Fujian University of Traditional Chinese Medicine
- Type: Public university
- Established: 1958
- Location: Fuzhou, Fujian, China
- Campus: Suburban;
- Website: www.fjtcm.edu.cn

= Fujian University of Traditional Chinese Medicine =

University in Fuzhou, Fujian, China

Fujian University of Traditional Chinese Medicine (FJUTCM; 福建中医药大学 (Fújiàn Zhōngyī Xuéyuàn)) is a university located in Fuzhou, Fujian, China.

== History and development ==
Founded in 1958, Fujian University of Traditional Chinese Medicine (FJUTCM) is a traditional Chinese medicine (TCM) university of higher learning in Fujian province. The university is situated in Fuzhou, the capital of Fujian Province. There are two campuses in the university with Pingshan campus in the city proper and Qishan campus in the suburb Minhou, covering an area of about 70 hectares in total.

In April 1989, the university admitted 13 students from Taiwan, becoming the first mainland university to accept application from the island.

Now the university confers bachelors', masters' and doctoral degree and serves as the base of TCM education, research and medical treatment in Fujian province. The number of staff both in the university and affiliated hospitals is more than 2400, and the total enrollment of full-time students is over 8000, including nearly 1000 postgraduates.

Fujian University of Traditional Chinese Medicine has become one of the best TCM universities in China.

== Structure ==
FJUTCM consists of nine departments and three colleges with fifteen specialties for undergraduates, three first class disciplines covering eighteen specialties for Master candidates and two specialties for Doctoral candidates. The university has established a comprehensive discipline system. TCM Orthopedics and Traumatology is not only one of the key disciplines of State Administration of Traditional Chinese Medicine but also the key discipline of "211 Project" of Fujian province. There are also seven provincial key disciplines, two research institutes in the university, namely Fujian Institute of Chinese Medicine and Academy of Integrative Medicine, Fujian, China.

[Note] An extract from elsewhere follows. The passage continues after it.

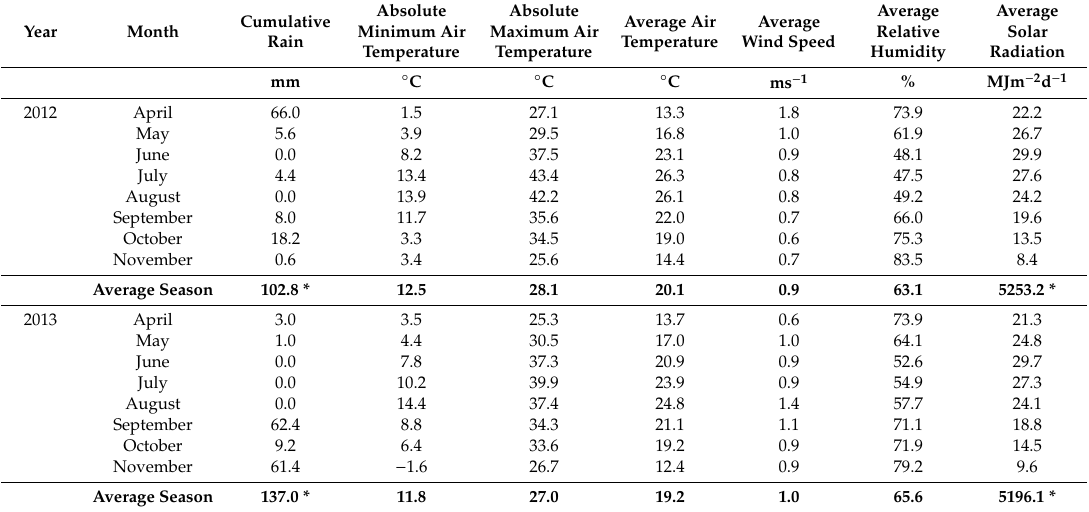
Table 2. Monthly meteorological data for the calculation of evapotranspiration (ET 0 ) in the two years.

FJUTCM has two affiliated hospitals, i.e. Fujian People's Hospital and Fujian Second People's Hospital, and six indirectly affiliated hospitals. There are seven Ministry—level key disciplines of State Administration of Traditional Chinese Medicine, twelve provincial—level key disciplines in Fujian People's Hospital and Fujian Second People's Hospital. FJUTCM also set up Guoyitang Clinic in Pingshan campus to provide medical service to the public.